Number of Illegal Immigrants in U.S. Fell Study Says

Julie Preston of the New York Times has written a piece on the drop in the number of illegal immigrants in the U.S.

The report entitled Number of Illegal Immigrants in the U.S. Drops, Study Says, cites a recent Pew Hispanic Report  U.S. Unauthorized Immigration Flows Are Down Sharply Since Mid-Decade:

The number of illegal immigrants in the United States, after peaking at 12 million in 2007, fell to about 11.1 million in 2009, the first clear decline in two decades....

The reduction came primarily from decreases among illegal immigrants from Latin American countries other than Mexico, the report found.
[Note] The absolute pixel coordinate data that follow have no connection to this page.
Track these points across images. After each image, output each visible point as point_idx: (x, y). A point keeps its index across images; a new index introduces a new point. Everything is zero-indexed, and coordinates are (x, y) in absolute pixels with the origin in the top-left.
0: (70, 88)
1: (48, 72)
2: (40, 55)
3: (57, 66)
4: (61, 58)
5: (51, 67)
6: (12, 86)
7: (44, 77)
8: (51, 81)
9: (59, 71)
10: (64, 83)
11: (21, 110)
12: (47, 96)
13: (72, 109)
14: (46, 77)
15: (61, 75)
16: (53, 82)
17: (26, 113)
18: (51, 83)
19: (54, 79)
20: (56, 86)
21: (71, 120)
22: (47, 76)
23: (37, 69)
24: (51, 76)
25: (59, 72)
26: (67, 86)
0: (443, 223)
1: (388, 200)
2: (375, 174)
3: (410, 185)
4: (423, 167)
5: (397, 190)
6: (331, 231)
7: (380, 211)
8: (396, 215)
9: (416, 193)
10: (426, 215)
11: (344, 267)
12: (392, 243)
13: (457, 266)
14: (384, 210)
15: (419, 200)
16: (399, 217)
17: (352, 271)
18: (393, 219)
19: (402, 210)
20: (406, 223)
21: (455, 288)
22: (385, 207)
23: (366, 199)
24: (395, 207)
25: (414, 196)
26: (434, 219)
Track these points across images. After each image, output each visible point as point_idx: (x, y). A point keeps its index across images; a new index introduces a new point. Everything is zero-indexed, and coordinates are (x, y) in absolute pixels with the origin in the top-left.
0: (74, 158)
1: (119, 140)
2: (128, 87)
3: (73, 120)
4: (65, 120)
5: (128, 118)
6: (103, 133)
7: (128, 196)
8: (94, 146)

The number of Mexicans living in the United States without legal immigration status did not change significantly from 2007 to 2009. Some seven million Mexicans make up about 60 percent of all illegal immigrants, still by far the largest national group, the Pew Center said.
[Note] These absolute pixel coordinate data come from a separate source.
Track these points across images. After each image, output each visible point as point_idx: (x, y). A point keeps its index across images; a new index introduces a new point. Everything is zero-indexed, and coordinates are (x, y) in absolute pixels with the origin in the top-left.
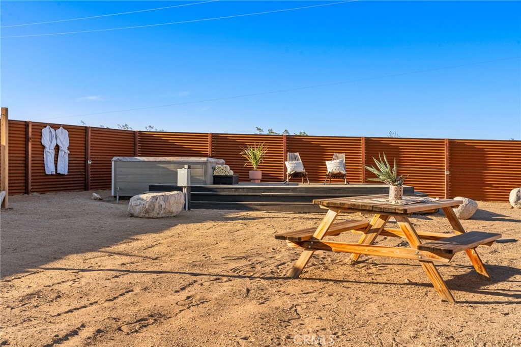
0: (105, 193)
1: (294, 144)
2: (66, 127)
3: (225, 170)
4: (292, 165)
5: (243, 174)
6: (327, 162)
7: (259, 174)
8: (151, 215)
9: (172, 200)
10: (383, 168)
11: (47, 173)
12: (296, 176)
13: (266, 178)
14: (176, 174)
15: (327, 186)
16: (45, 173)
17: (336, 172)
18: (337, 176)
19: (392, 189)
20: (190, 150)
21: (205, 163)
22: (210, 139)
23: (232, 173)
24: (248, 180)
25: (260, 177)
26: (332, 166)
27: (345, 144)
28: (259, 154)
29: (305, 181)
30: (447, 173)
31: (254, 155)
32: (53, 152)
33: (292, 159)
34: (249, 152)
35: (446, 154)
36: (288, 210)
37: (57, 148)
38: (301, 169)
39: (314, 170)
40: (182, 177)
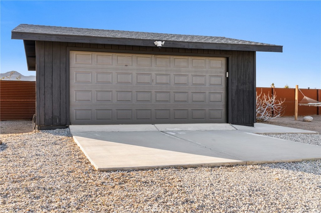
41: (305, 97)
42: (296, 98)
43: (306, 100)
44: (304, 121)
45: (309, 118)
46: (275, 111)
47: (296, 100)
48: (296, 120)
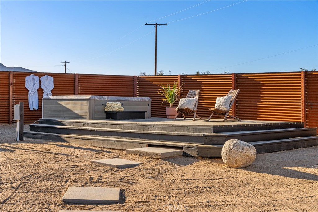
11: (30, 109)
16: (29, 109)
37: (40, 90)
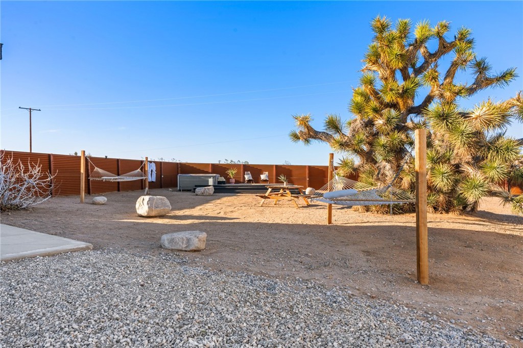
0: (175, 189)
1: (247, 168)
2: (154, 162)
3: (223, 179)
4: (247, 177)
5: (228, 180)
6: (261, 176)
7: (234, 180)
8: (204, 194)
9: (210, 190)
10: (283, 178)
12: (249, 181)
13: (237, 182)
14: (208, 181)
15: (261, 184)
17: (265, 179)
18: (265, 181)
19: (285, 183)
20: (203, 170)
21: (215, 176)
22: (210, 166)
23: (225, 180)
24: (230, 183)
25: (234, 181)
26: (263, 177)
27: (268, 168)
28: (234, 172)
29: (253, 183)
30: (308, 179)
31: (232, 173)
32: (150, 172)
33: (248, 174)
34: (229, 171)
35: (307, 172)
36: (252, 193)
37: (152, 171)
38: (251, 178)
39: (256, 178)
40: (211, 182)
41: (96, 169)
42: (82, 170)
43: (98, 173)
44: (94, 203)
45: (101, 199)
46: (39, 192)
47: (83, 174)
48: (82, 202)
However Preston notes that there is an even more important number cited in the report, the 11.1 million immigrants still in the country.
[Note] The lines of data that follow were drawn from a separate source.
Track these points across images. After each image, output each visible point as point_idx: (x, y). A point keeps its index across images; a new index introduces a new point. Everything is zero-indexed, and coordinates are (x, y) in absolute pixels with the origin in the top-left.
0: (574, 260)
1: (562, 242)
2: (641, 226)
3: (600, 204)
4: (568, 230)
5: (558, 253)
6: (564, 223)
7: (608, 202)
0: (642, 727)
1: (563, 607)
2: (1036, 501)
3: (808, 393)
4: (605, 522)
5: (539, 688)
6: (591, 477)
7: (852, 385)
But the figure that may be most sobering to all sides in the increasingly contentious immigration debate is the estimate that more than 11 million illegal immigrants remain here. The Pew report shows that despite myriad pressures, there was no mass exodus of those immigrants to their home countries, especially not to Mexico.

This statistic indicates that despite all of the border security legislation, and all of the press coverage surrounding immigration, immigrants are not leaving.

As important as politicians think drafting legislation solely designed to secure borders, it is also equally important to figure out a way to bring those 11.1 million currently living out of the shadows.